The two women hit it off, though the film has barely established their friendship when the timeline splinters into Carola’s past, when she lived in the house Amanda is now occupying. Back then, she and her husband, Omar (Germán Palacios), planned to breed show horses, before a stallion’s mysterious death plunged them into debt. Meanwhile, in a seemingly related twist of fate, their young son, David (Marcelo Michinaux), fell suddenly and drastically ill, upon which a local faith healer (Cristina Banegas) advised a “spiritual migration,” transferring the diseased portion of his spirit into another body.
David survived, though according to Carola, the surly, near-feral preteen (Emilio Vodanovich) he has grown into is not her son. Amanda hears her story with appropriate skepticism, though it’s not long before she’s persuaded that something is eerily amiss with the boy, and fears that a part of sweet, loving Nina’s spirit may go missing too. Yet just as you think Fever Dream might be settling into an effectively disturbing study of parental neglect by delusion, Llosa reveals that there is really something, quite literally, in the water. Are the toxins sprayed onto the crops, and carried by worms and insects, not just unnatural but unearthly too?

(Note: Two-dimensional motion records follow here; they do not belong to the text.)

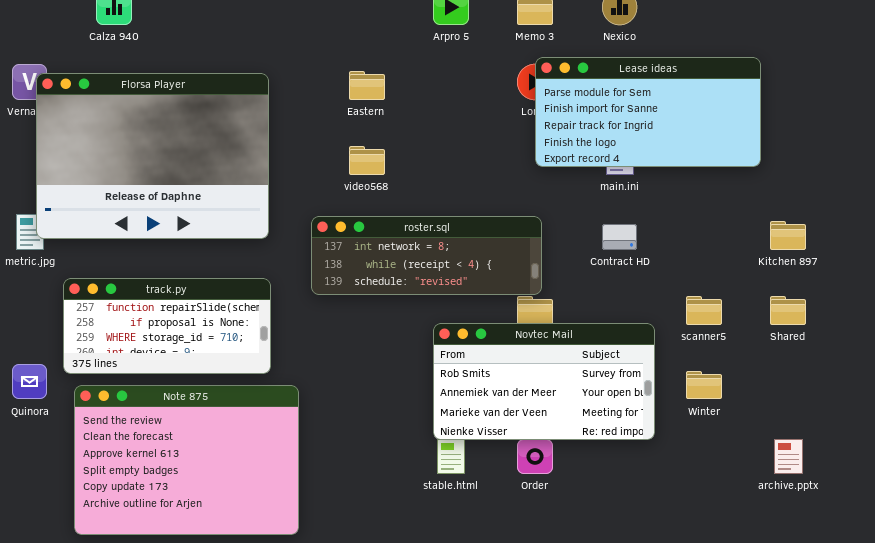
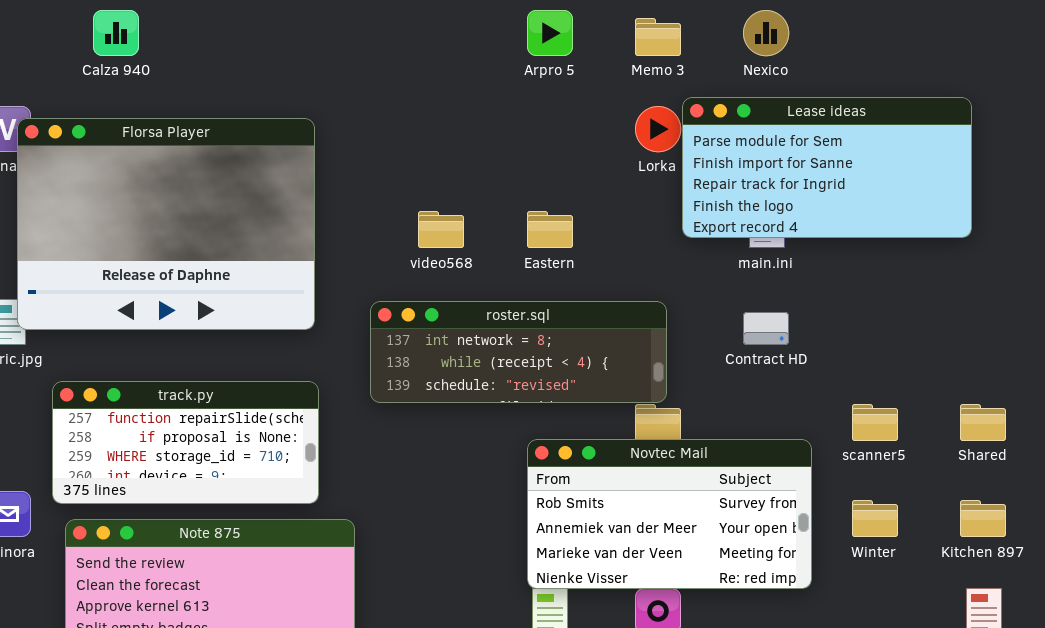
Lease ideas: [535,57,761,167] -> [682,97,972,238], moved
Eastern: [349,71,385,100] -> [527,211,573,248], moved
Kitchen 897: [770,221,806,250] -> [960,500,1006,537], moved

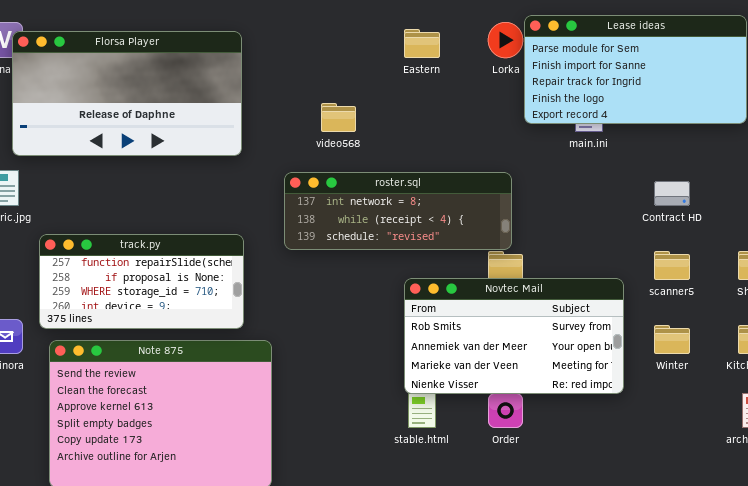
Florsa Player: [17,118,315,330] -> [12,31,242,156], resized
Eastern: [527,211,573,248] -> [404,29,440,58], moved
Contract HD: [743,312,789,345] -> [654,181,690,206], moved

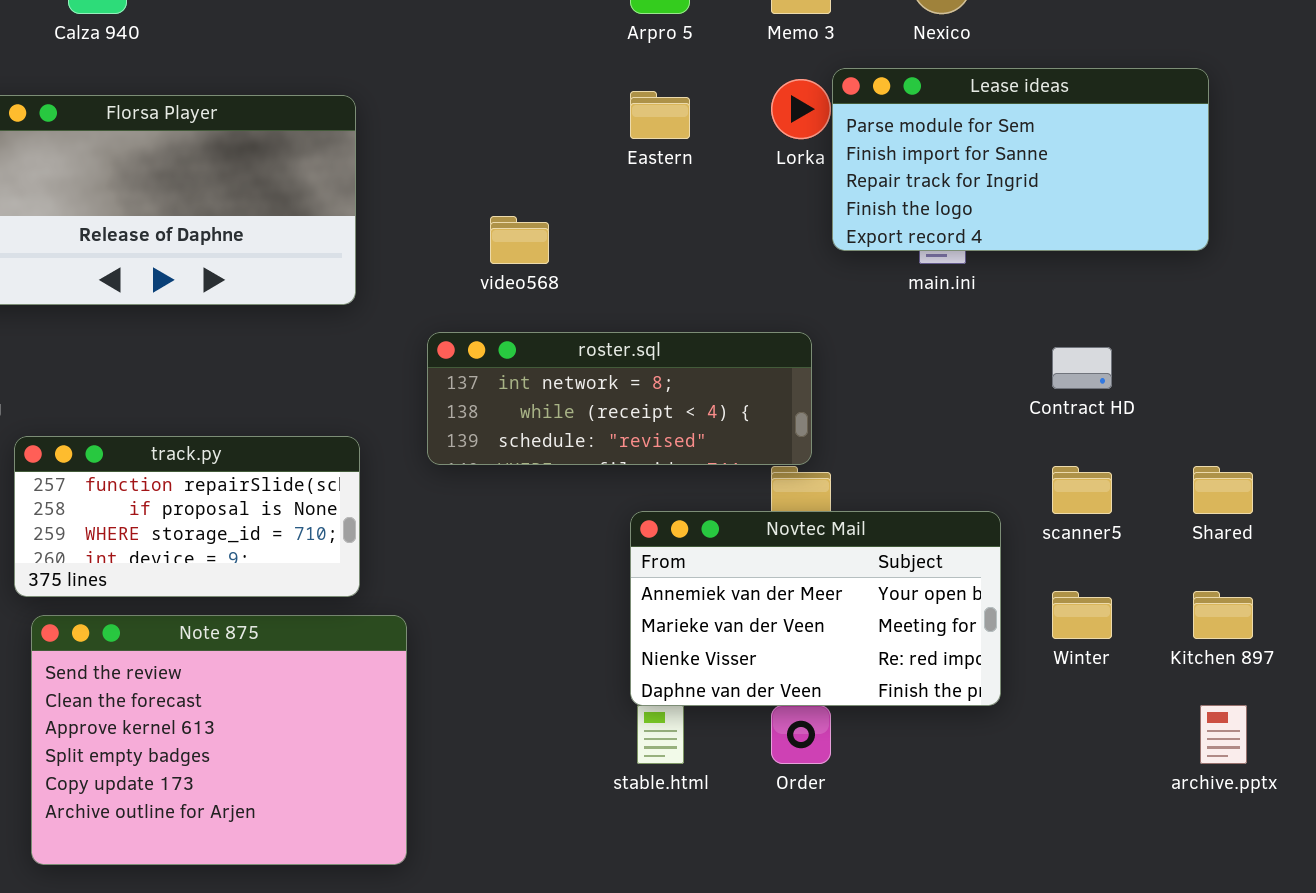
Novtec Mail: [404,278,624,394] -> [630,511,1001,706], scrolled down 1 row

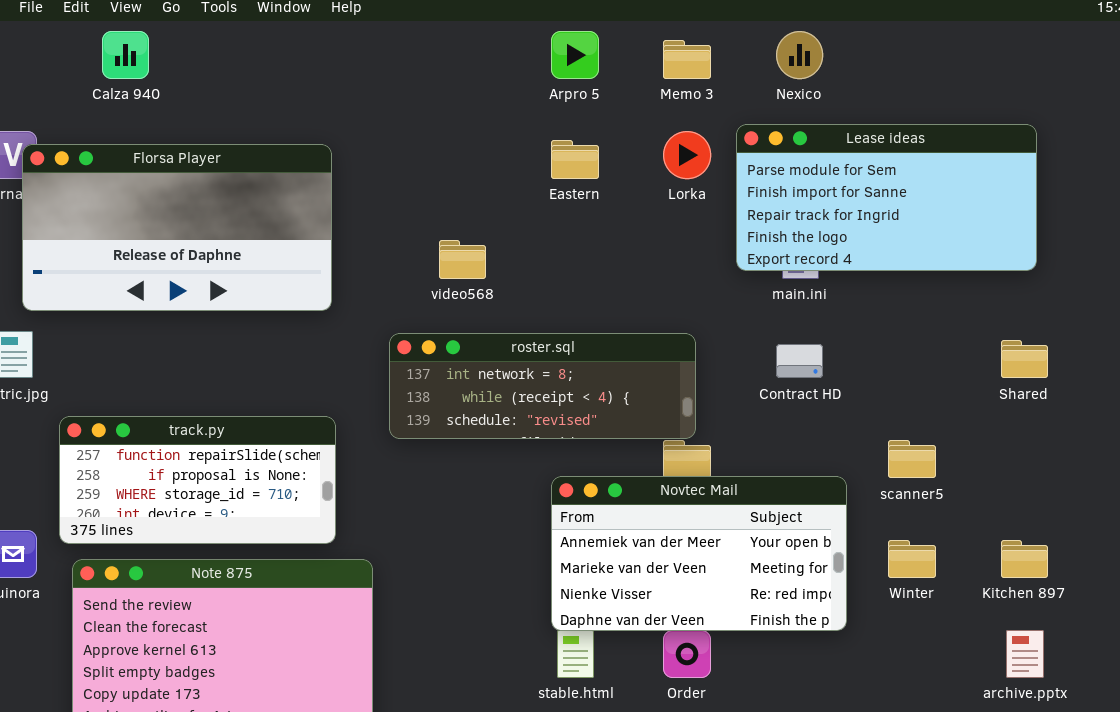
Lease ideas: [832,68,1209,251] -> [736,124,1037,271], moved
Contract HD: [1052,347,1112,389] -> [776,344,823,378], moved
Shared: [1193,466,1253,514] -> [1001,340,1048,378], moved

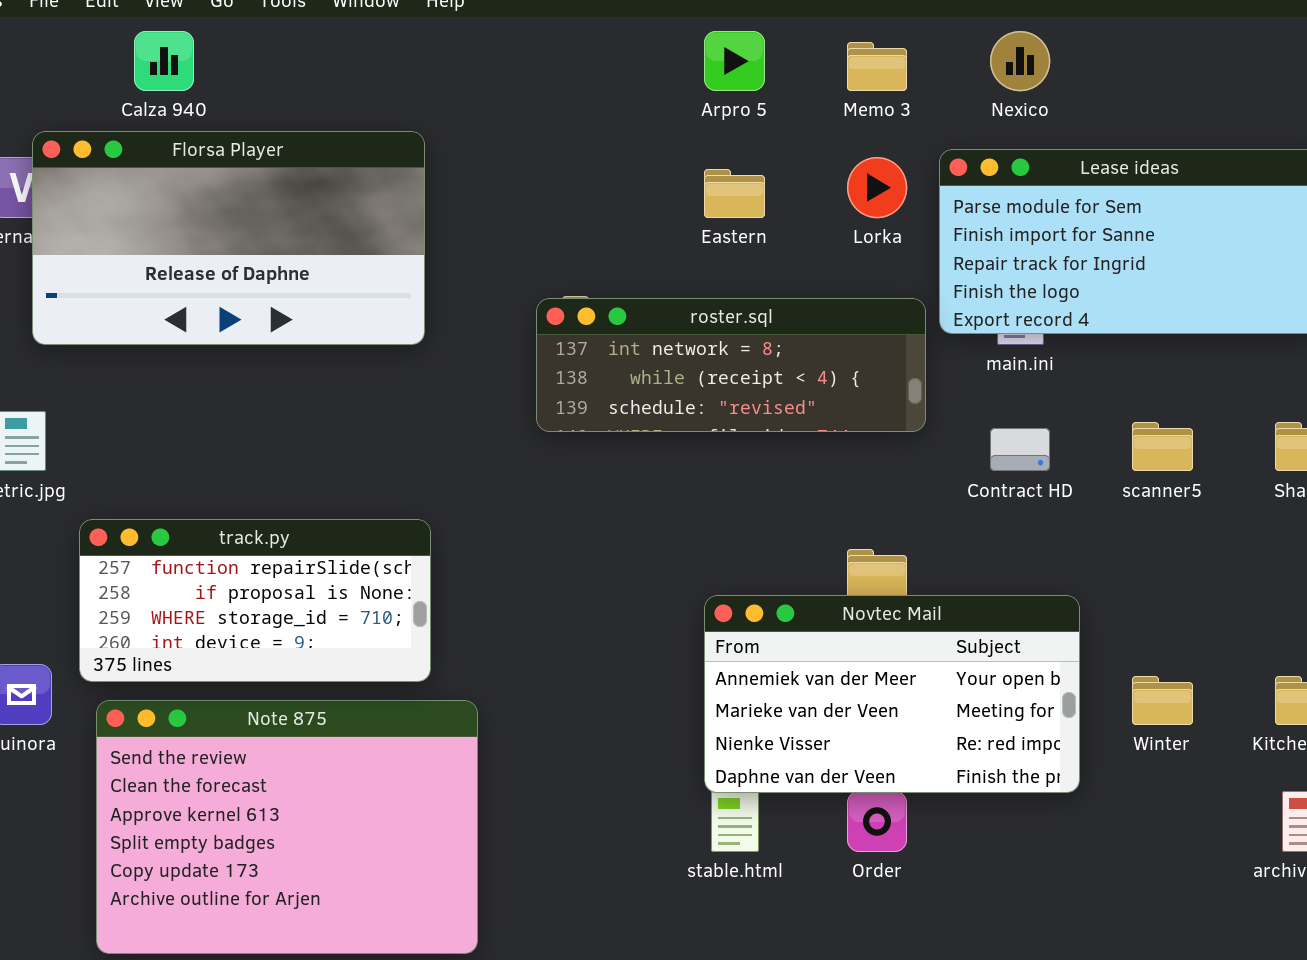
Florsa Player: [22,144,332,311] -> [32,131,425,345], moved
roster.sql: [389,333,696,439] -> [536,298,926,432], moved
scanner5: [888,440,936,478] -> [1132,422,1193,471], moved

In a discussion with the director Claudia Llosa, she explains that she approached producer Mark Johnson (Rain Man, Breaking Bad), who had been in touch with her since her uncle, director Luis Llosa (Anaconda), introduced them around the time of Milk of Sorrows. Johnson optioned Distancia de Rescate for her, and she and Schweblin wrote the script. And when Netflix movie chief Scott Stuber asked Johnson, long a powerful influence with the Academy’s International Feature committee, if he could recommend some foreign-language directors, Johnson brought in Llosa and set the project up as a Netflix Original South American Spanish-language production. “There’s such a huge number of countries where Spanish is spoken,” said Johnson, who also reached out to Chilean producers Pablo and Juan Larrain’s Fabula Productions.
In the end, the Peruvian director filmed the movie with a largely female Chilean crew in Chile with mostly Argentine actors. We follow a story within a story as a wealthy vacationing woman Amanda (María Valverde) expires in a hospital bed as she is questioned by a local boy David (Emilio Vodanovich). What the hell is going on? We find out in fragments as the haunting story gradually unfolds: mysterious, elusive, dangerous, and unsettling. “I needed to create that movement,” explained director Claudia Llosa. “This river was an umbilical cord that travels through the film.
Fracturing the journey is so appealing and creates urgency and great confusion and creates this reality at the same time that is threatening. And works like a clock that is ticking, ticking, ticking.” Using voiceover and a rushing river as through-lines, Llosa creates a propulsive, relatable tale of rich visitors and poor locals, protective parents and neglected children, and the sense that at any moment, something can go terribly wrong.